It was a cold rainy post-laboratory afternoon when my good friend Maria, one of the founders of Entire Ocean, invited me to write an article for her website. I was flattered with the invitation but, what could I write about that would honor the beautiful and dedicated work made by Maria and Aja in Entire Ocean? Since at that time they were both developing their Master thesis on the same laboratory where I was working, and we were frequently helping each other, I couldn’t help but thinking on an article that describes perhaps the most common task performed on research laboratories around the world: problem solving.
As a follower of a website called Entire Ocean, you probably already know that the ocean has, on average, a salinity of 35 S (the S stands for an unnecessary unit of salinity, since it is the same as ‰ or grams per liter). This means that if you fill a one-liter bottle with seawater and leave it somewhere for a sufficient time so that all the water evaporates, approximately 35 grams of salt will remain in the bottle. That is quite a lot! Most of this salt will be sodium chloride (NaCl), a combination of two of the most abundant ions in solution in seawater (Na+ and Cl–) and the salt that we use to season our food. In the remaining material within your bottle, there will also exist dry biomass, coming from marine living organisms (yes, even if you didn’t catch a fish or a shrimp, there will be biomass).
The marine environment is replete with microorganisms, invisible to the naked eye. In fact, a glass of seawater may contain a microbial biodiversity comparable to entire terrestrial ecosystems – of course, not any terrestrial ecosystem. I do not know the average microbial biomass dry weight in seawater. If such data exists, it will certainly be overwhelmingly variable depending on seasonal and spatial factors. However, considering that, in laboratory, dense cultures of marine phytoplankton yields circa 1 gram of dry biomass per liter of growth medium, let’s exaggerate and use this as a reference value. Finally, then, in our waterless bottle we will find 35 grams of salt plus 1 gram of dry marine microbial biomass. In case you still did not realize, this is a problem, a salty problem!
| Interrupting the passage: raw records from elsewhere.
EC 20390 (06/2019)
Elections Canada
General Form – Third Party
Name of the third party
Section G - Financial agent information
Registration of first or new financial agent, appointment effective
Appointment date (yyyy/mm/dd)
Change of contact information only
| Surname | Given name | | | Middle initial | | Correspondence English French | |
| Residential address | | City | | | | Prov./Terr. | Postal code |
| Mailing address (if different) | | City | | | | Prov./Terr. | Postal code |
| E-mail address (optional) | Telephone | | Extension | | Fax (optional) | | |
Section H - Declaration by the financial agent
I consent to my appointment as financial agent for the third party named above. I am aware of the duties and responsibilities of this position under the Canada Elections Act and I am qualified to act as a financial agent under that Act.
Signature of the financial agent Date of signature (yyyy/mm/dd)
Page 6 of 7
The research of marine microorganisms relies on several procedures in which the correct determination of biomass dry weight is required. Not only this value per se is important, but also it is determinant for gravimetric analyses (those where the weight of an extract versus the weight of biomass gives you the extract concentration).
But how can scientists accurately determine something as insignificant as the microbial dry weight within that much higher salt content? Can’t they just wash it with freshwater? Can’t they just make an approximation?
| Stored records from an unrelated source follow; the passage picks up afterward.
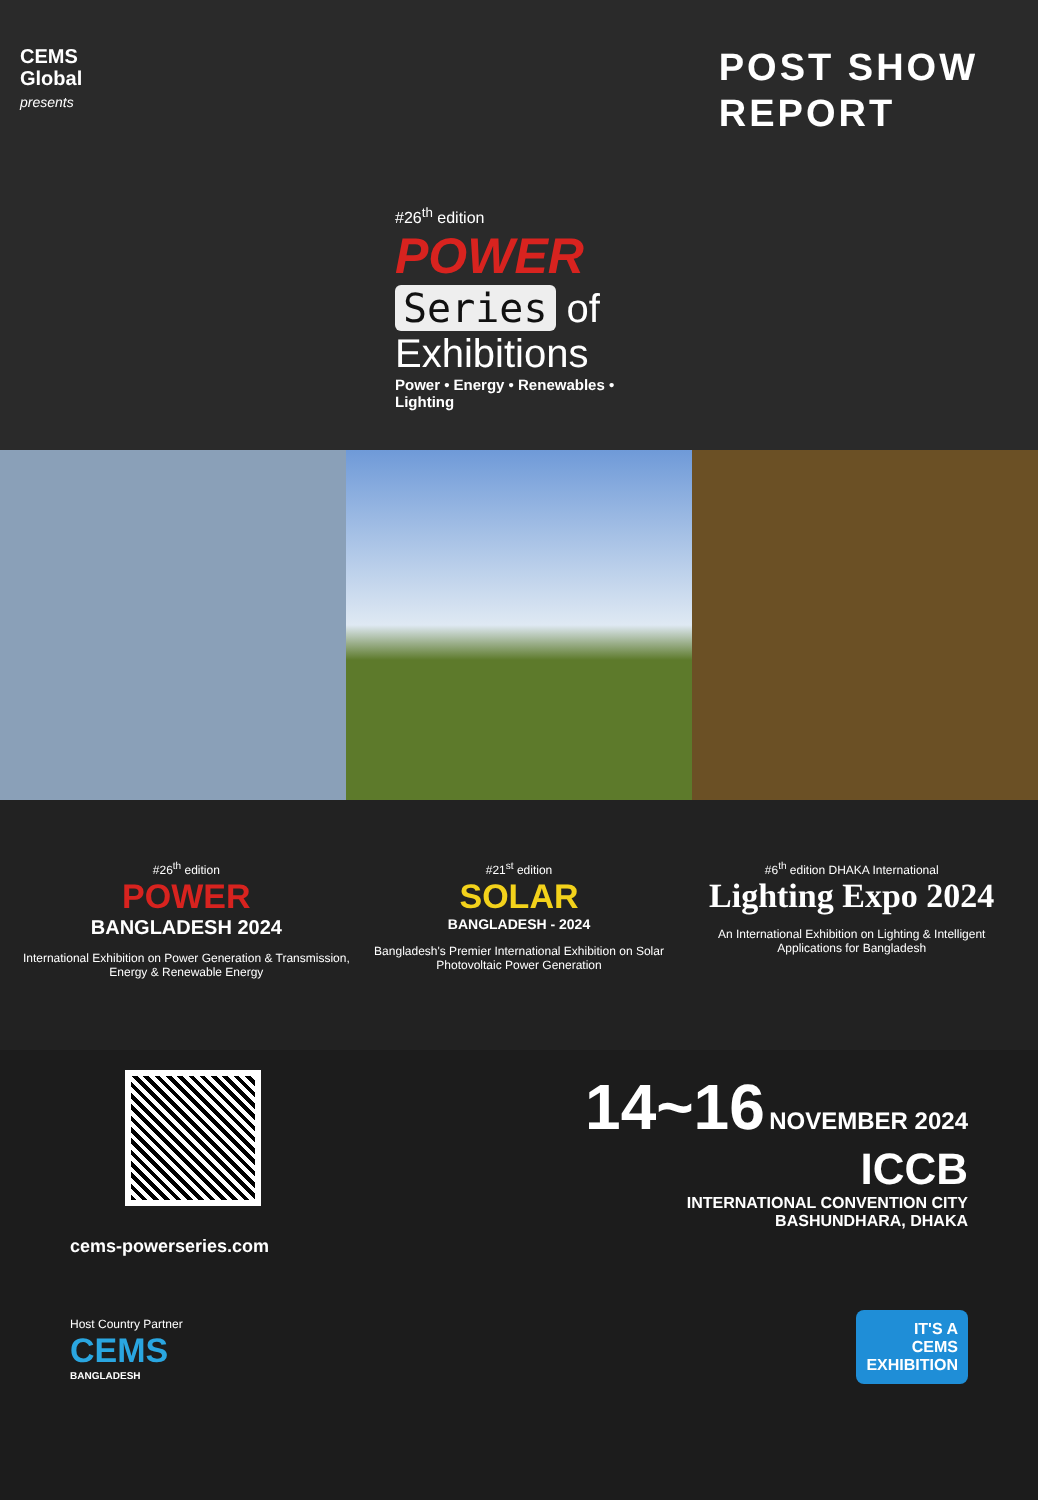CEMS
Global
presents
POST SHOW
REPORT
#26<sup>th</sup> edition
POWER
Series of
Exhibitions
Power • Energy • Renewables • Lighting
#26<sup>th</sup> edition
POWER
BANGLADESH 2024
International Exhibition on Power Generation & Transmission, Energy & Renewable Energy
#21<sup>st</sup> edition
SOLAR
BANGLADESH - 2024
Bangladesh's Premier International Exhibition on Solar Photovoltaic Power Generation
#6<sup>th</sup> edition DHAKA International
Lighting Expo 2024
An International Exhibition on Lighting & Intelligent Applications for Bangladesh
cems-powerseries.com
Host Country Partner
CEMS
BANGLADESH
14~16 NOVEMBER 2024
ICCB
INTERNATIONAL CONVENTION CITY
BASHUNDHARA, DHAKA
IT'S A
CEMS
EXHIBITION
Early in my marine-scientist career, these questions made me think on how thoughtful science really is. If an information as trivial as “seawater contains salt” drives to that many considerations, I could only imagine the premises based on less obvious characteristics of seawater.
Nevertheless, the fact is that in laboratories microorganisms are not harvested by simple evaporation of seawater; cultures are usually centrifuged (a process where cultures are rotated fast enough so that the centrifugal force pulls microbes down, forming a uniform mass of cells called pellet). A great part of the salt is discarded in the cell-free remaining liquid (that can be seawater or growth medium) called supernatant. Unfortunately, the pellet is not dry enough, and the salty problem remains in a smaller but relevant scale. In fact, the bigger the cells, the bigger the problem, since the interspace between cells is directly proportional to the cell size (It gets more and more complex! Figure 1).
Figure 1: The result of a centrifugation: supernatant is discarded with a good amount of salt, but the pellet retains water. As you can see in the details, the bigger the cells the more salty water is retained and, hence, salt weight compromises more the measurements.
The issue of washing marine microbes with freshwater is that marine organisms are physiologically adapted to the high concentrations of salt. Basically, it is the same problem as putting a freshwater aquarium goldfish in seawater or, the other way around, putting a marine clownfish in freshwater. Very few species can tolerate this stress. The solution is to wash pellets with another salty water, having the same concentration of seawater but a different salt. The new salt is volatile at mild temperatures and, as the biomass dries on an oven, the salt decomposes into gas (those are usually ammonium salts) leaving only the microbial biomass to be analyzed.
It is so beautiful to see the careful attention that science gives to the simplest aspects of its materials and methods. And it is thrilling to know that most of these simple problems are still humbly open for investigation. Our salty problem, for instance, is far from being consensually solved. There are several different protocols, using different salt solutions, with different steps and ways of washing the different microbes. The simple act of choosing a protocol implies on a considerable amount of studying time. In my opinion, that is the marine analogy to the reason why people should trust science and value scientists. Regardless of my (our) love for the oceans, that is a message I am always happy to pass on!
I hope to have fulfilled the expectations of Entire Ocean,
Daniel Kurpan, PhD.
P.s. Stay tuned for penguins! 🙂
6 responses to “A Salty Problem: Working With Marine Microorganisms”
Verry good . Congratulation
Awesome article, Daniel. Congratulations.
Looking forward for your next text.
Awesome article! Straight to the point and using an accessible vocabulary for cientific community outsiders!
Keep up with the good work, Daniel and Entire Ocean.